-- Begin Records shown --

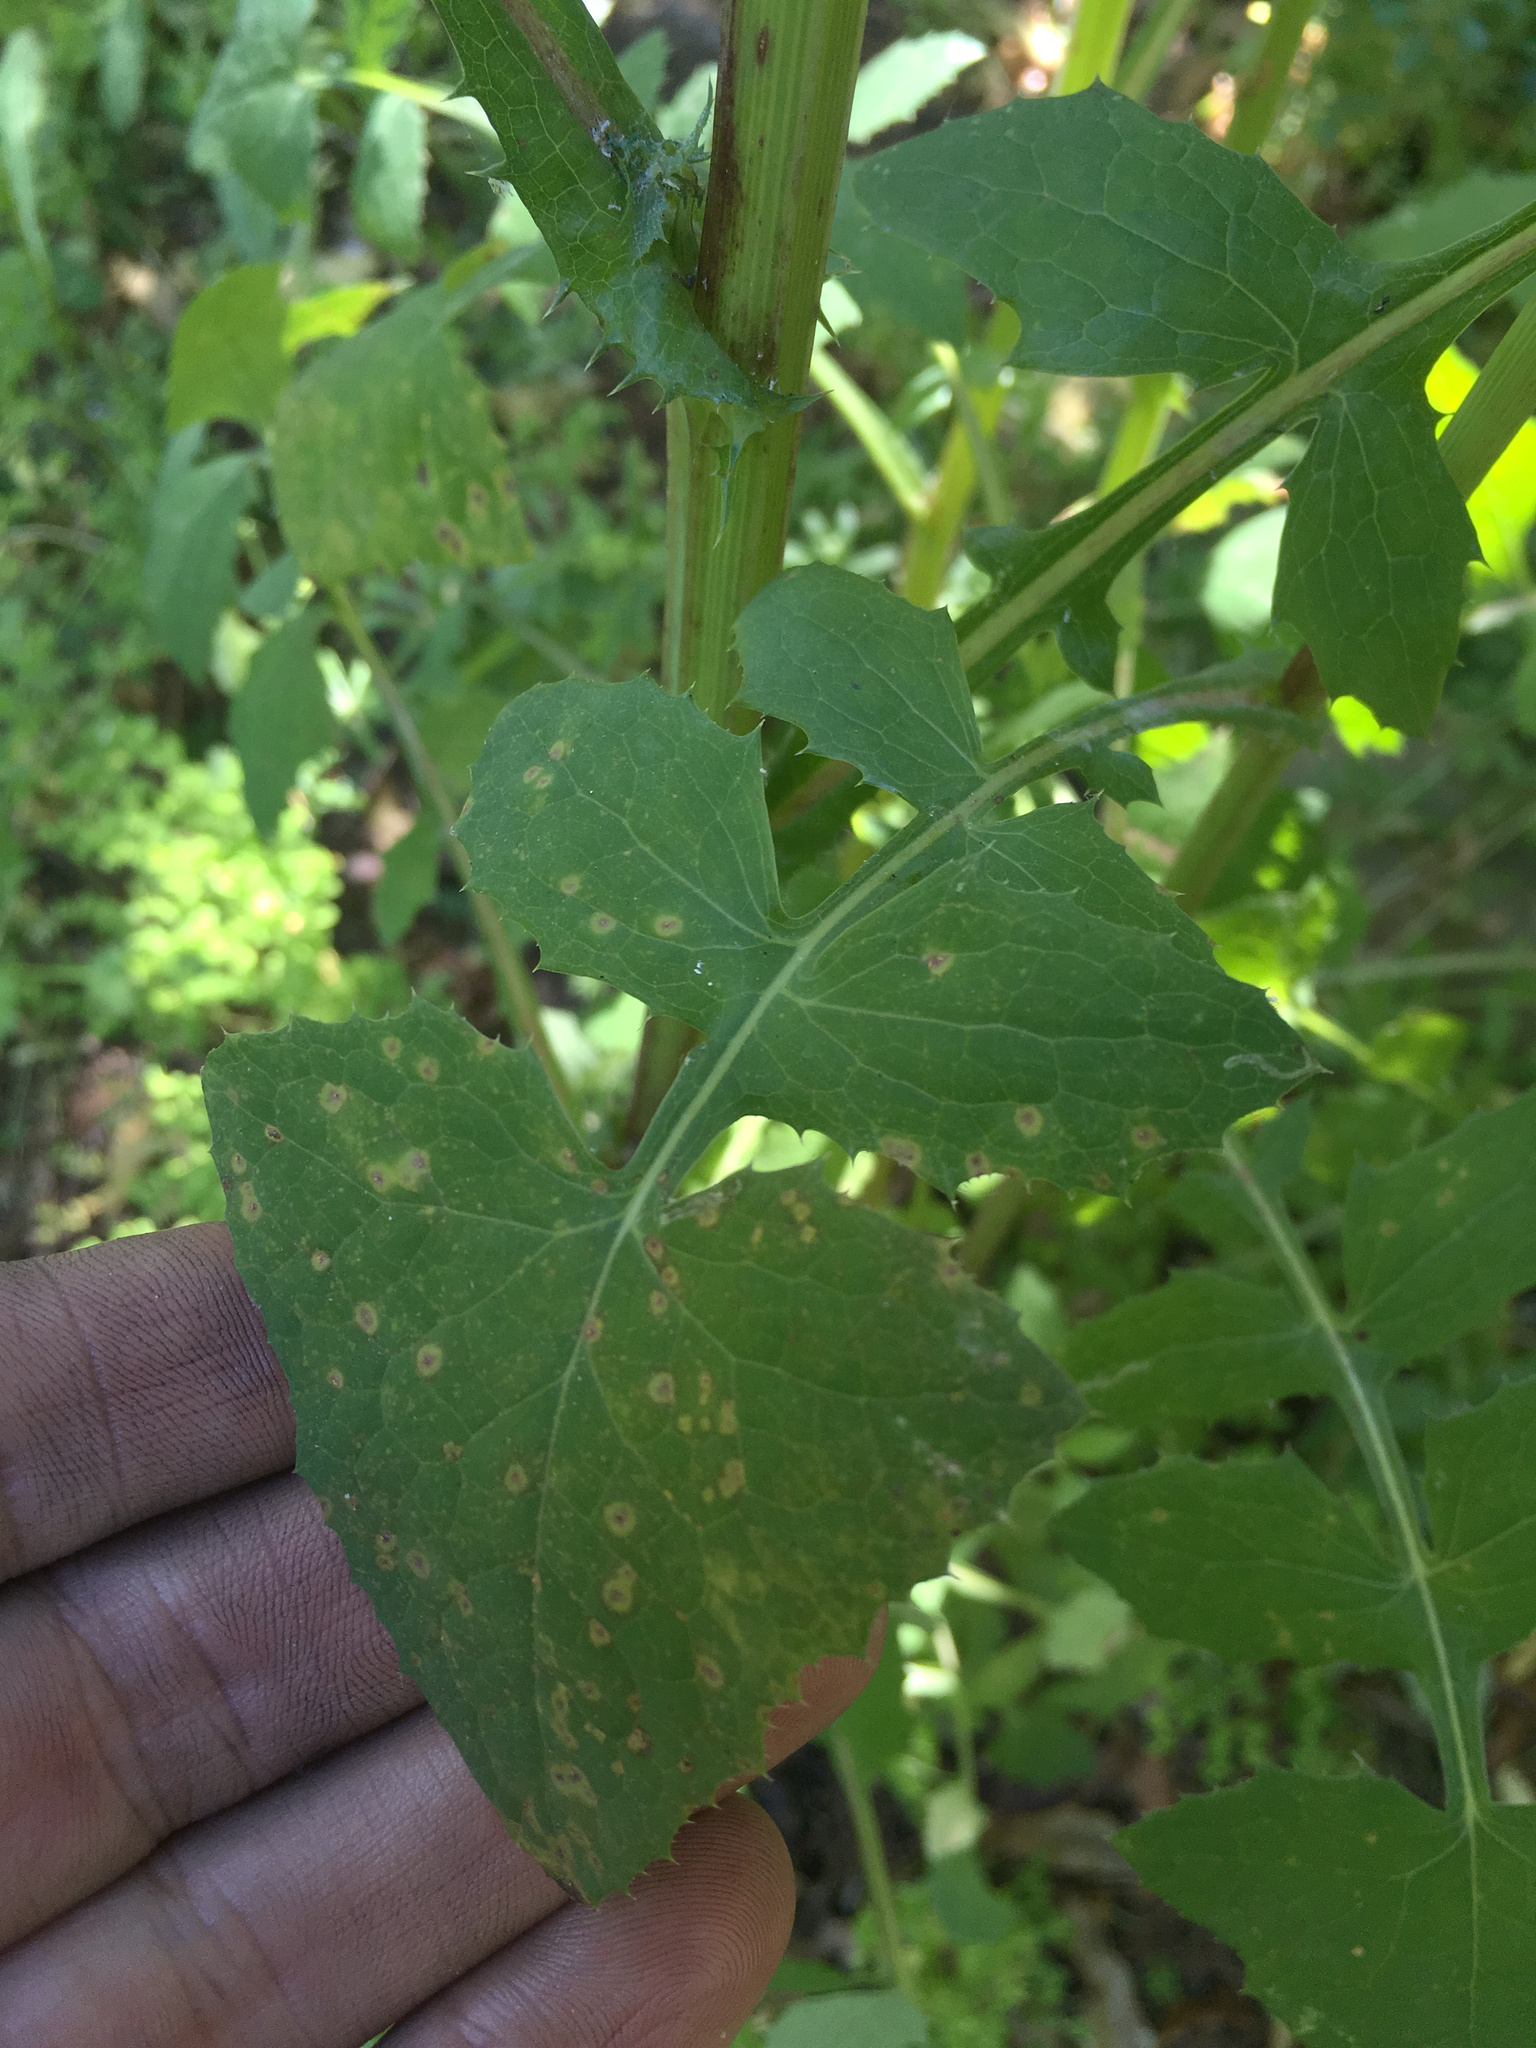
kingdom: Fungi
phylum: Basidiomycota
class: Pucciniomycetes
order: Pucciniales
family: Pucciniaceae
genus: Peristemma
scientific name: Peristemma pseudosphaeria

-- End Records shown --
-- Begin Records shown --

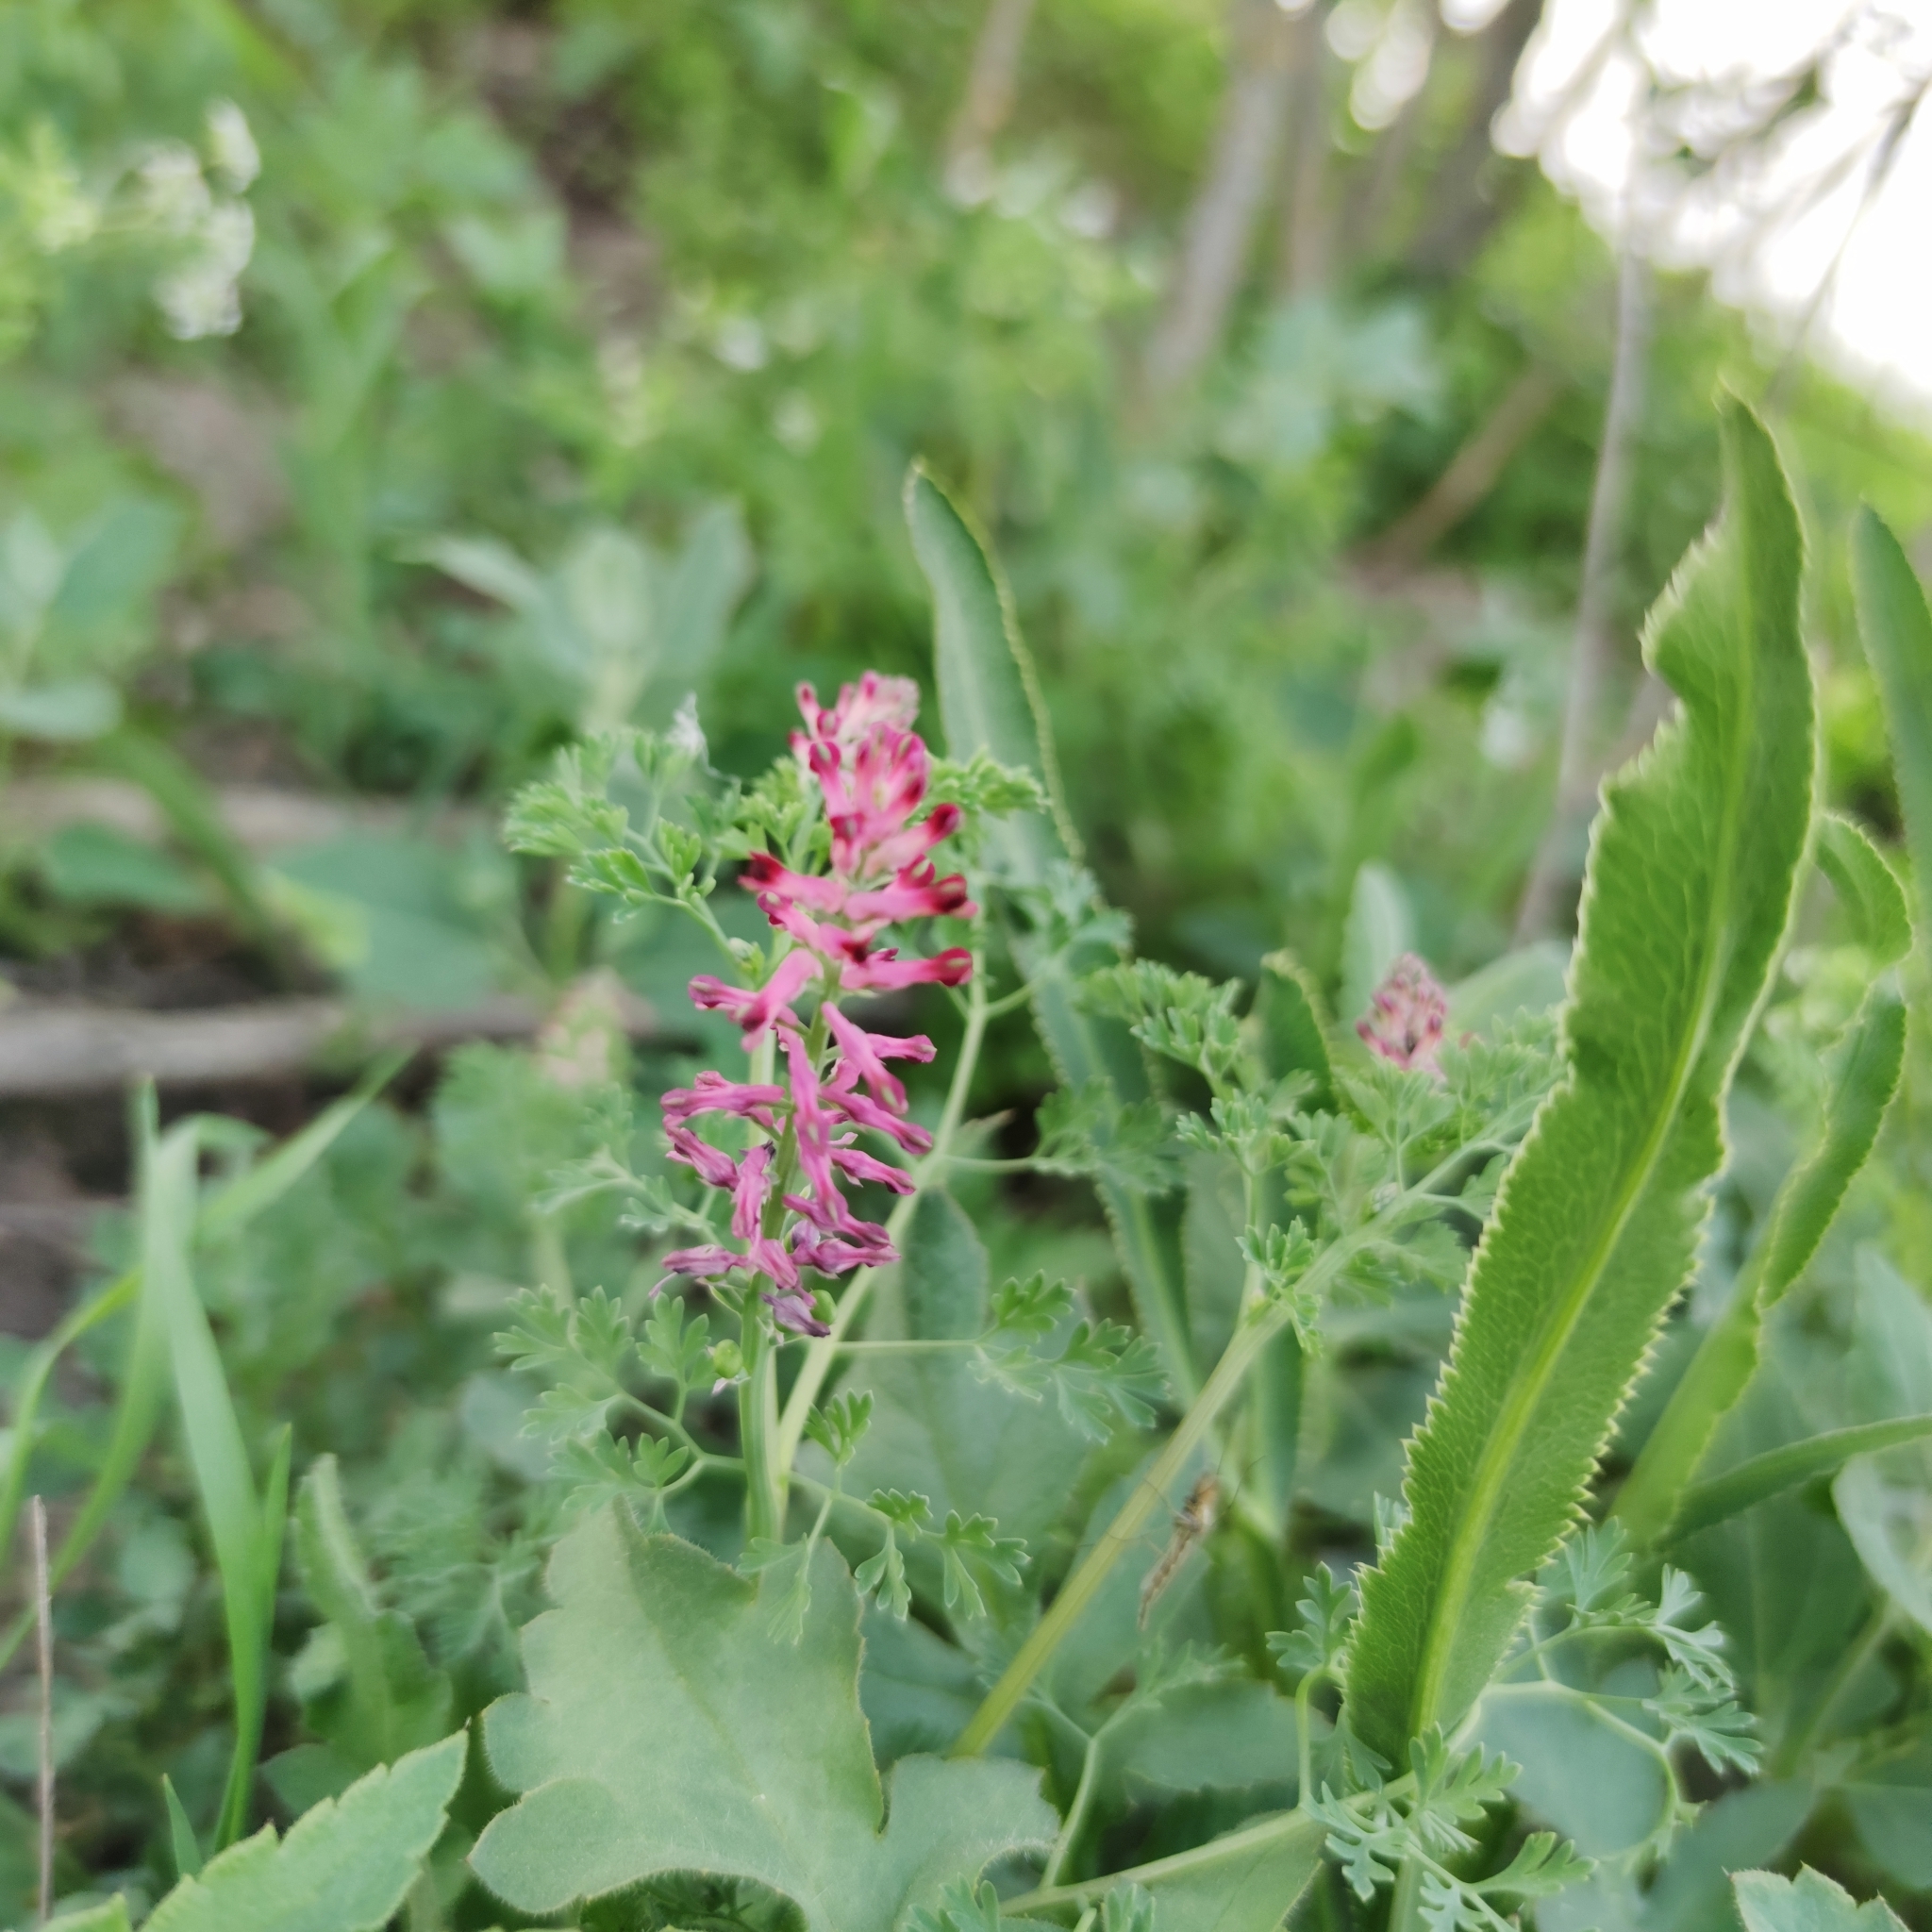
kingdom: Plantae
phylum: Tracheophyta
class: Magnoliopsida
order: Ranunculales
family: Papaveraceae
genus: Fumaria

-- End Records shown --
-- Begin Records shown --

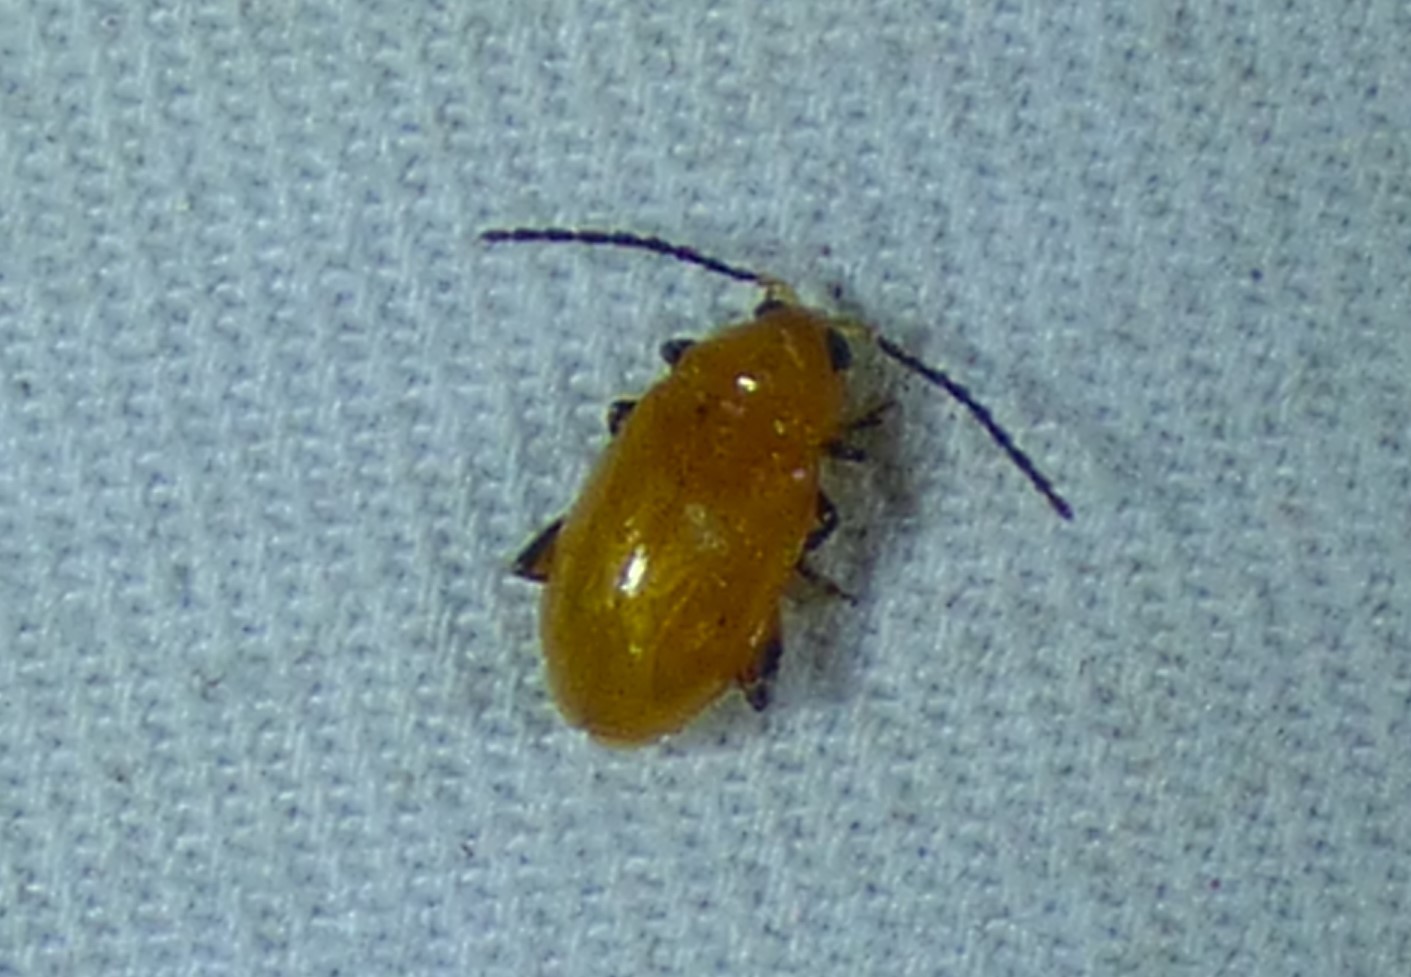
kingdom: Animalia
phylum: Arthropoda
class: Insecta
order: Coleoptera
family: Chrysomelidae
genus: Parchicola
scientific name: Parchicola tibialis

-- End Records shown --

- _Problem description_:
Repeat the lines of the entries exactly, from the line containing "kingdom: Animalia" through the line containing "scientific name: Parchicola tibialis", including both of those lines.

- _Response to the task_:
kingdom: Animalia
phylum: Arthropoda
class: Insecta
order: Coleoptera
family: Chrysomelidae
genus: Parchicola
scientific name: Parchicola tibialis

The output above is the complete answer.